Невдалеке от моста, чтоб не привлекать лишнего внимания общественности, его поджидали милиционеры, чувствительно брали под руки, помещали в машину и везли куда следует. Там к Степану из года в год применяли различные меры воздействия: увещевали, штрафовали, сообщали на место работы, раз даже посадили для острастки на пятнадцать суток:
Ничто не помогало. Увещевания Степан выслушивал, штраф платил, на «сутках» вместе с другими нарушителями убирал мусор на улицах и по-прежнему, лишь только наступит весна, приходил на мост. Пробовали его было определить в секцию моржей, чтобы он принимал ледяную купель в организованном порядке, но Степан организовываться не желал, хотел остаться сам по себе и посещать секцию отказался наотрез. Зимой ему купаться нисколько не хотелось, а закаляться он не собирался: несерьезно все это, дурачество.
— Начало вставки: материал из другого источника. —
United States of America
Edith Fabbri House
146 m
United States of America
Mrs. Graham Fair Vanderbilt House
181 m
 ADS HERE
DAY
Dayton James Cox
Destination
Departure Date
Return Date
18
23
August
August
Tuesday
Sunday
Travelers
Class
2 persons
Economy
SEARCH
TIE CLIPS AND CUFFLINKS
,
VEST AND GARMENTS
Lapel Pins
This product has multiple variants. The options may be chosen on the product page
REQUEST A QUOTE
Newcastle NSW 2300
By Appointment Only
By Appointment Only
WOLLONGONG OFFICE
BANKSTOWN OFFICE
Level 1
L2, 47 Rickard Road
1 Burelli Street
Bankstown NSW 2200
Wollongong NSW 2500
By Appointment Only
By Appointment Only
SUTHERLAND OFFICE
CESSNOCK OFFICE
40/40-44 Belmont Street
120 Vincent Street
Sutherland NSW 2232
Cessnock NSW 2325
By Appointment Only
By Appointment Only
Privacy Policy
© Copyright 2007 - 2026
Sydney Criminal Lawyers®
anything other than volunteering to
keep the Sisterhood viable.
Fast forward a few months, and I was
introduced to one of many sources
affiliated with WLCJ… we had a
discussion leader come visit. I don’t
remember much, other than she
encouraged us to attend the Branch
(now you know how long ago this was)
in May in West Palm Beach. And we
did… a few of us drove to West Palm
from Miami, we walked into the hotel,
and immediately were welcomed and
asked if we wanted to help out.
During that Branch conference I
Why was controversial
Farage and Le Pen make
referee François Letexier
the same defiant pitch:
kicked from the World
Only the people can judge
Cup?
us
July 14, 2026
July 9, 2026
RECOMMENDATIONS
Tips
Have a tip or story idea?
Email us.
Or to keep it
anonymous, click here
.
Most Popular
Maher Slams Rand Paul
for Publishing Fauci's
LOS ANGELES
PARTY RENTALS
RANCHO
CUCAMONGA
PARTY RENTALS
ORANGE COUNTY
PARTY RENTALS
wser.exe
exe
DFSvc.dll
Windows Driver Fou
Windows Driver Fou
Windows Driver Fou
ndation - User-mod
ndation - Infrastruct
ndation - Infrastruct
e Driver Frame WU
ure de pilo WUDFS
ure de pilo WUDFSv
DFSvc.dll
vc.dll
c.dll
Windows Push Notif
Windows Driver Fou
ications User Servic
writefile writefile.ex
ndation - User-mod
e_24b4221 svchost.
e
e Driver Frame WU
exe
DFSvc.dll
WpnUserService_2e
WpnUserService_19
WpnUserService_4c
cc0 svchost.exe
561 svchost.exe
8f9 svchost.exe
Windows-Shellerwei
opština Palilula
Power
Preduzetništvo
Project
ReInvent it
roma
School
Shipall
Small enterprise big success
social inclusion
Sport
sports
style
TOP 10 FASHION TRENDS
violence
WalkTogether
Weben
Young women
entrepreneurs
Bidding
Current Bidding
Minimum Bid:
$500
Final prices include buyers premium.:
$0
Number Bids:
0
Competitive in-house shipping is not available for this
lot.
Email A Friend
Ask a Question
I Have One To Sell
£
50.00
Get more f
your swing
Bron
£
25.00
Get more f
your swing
Уж если быть точным, Степан и купался-то один раз в году, весной. Потому что купание Степана было далеко не причудой. Степан, как бы выразиться, чтоб не смутить недоверчивого читателя, был человек-река.
Когда в газонах и скверах еще неподвижно лежал снег и в выходные дни на реке появлялось много радостного, пестро одетого, бодрого народа на лыжах и санках, когда по ночам еще ударяли нешуточные морозы и насквозь промерзшие пруды коченели в молчаливой тоске, один Степан — один во всем городе — в промчавшемся порыве мартовского ветра чуял отдаленные содрогания воздуха от сотен и тысяч стремившихся сюда крыл. То неисчислимые стаи перелетных птиц снимались с зимних гнездовий на зеленых африканских берегах, в виноградных долинах Франции, за суровыми холодными Пиренеями, на благодатных землях Междуречья и стремились на родину, чтоб любить здесь, вить гнезда и выводить птенцов.
Медленно, день за днем, теплый воздух, оттесненный метелями и вьюгами к далекому незамерзающему морю, готовился в обратный поход, в ясные дни сугробы оплавлялись на солнце, по чистому небу величаво шли в наступление мощные белые крепости кучевых облаков, по тротуарам расползалась слякоть, порожки зимних рам наполнялись водой, а Степана охватывало тревожное предчувствие грядущих перемен. Без причины болела голова, беспокойно билось сердце, шумело в висках. Подолгу не мог он заснуть, а если и засыпал, ему снились волнующие загадочные сны. Земли не стало. Куда ни глянь — вода, серебристые, мерцающие поля воды, лишь мельком протемнеет над ними узкая полоска, земли. Поля текут, переливаясь друг в друга, движущаяся вода молчаливо смотрит на него и что-то знает о нем. Что-то тайное и родное. Будто вода — это он, а он — это вода. Из прозрачных, синевато-слоистых глубин, извиваясь, быстро всплывает змеевидная рыба с кривыми длинными зубами и, улыбаясь и разевая пасть, кричит ему что-то радостное и страшное. Он замирает, плачет кисловатыми обильными слезами, и вот идет над этими водами, парит, как предутренний легкий туман. Отовсюду все громче и громче, нарастая, поднимаясь все выше, звучит и гремит, поглощает его, как волна, внятный ему торжественный хор.
Отдалившись от людей, одиноко бродил он по берегу или сидел у окна, распахнув форточку. В капели с крыш, в бесшумном испарении снега, в звоне оборвавшейся сосульки, в шорохе ручьев под снегом, в реве буйной весенней реки, в криках птиц и посвисте ветра, в поскрипывании старого дома и изменившемся звуке шагов людей за окном для него звучали целые симфонии. И то умалялся он, отливался в боязливую прозрачную каплю, висящую на кончике сосульки, и со страхом смотрел на странный, изменяющийся мир; вот соскользнул, сорвался и летит, округляясь в долгом полете, сейчас разобьется, расплющится, но уже он огромный, такой, что не видит и не понимает своего тела, а волосы его, как живые жадные корни, раскинулись в воздухе и сосут из него, тянут в себя клубящуюся в воздухе влагу, а вот уже не только волосы, но и весь он пророс тончайшими, щекочущими, волосяными корнями, и отовсюду вливается в него, распирает со сладкой болью набухающие мышцы буйная, непомерная сила.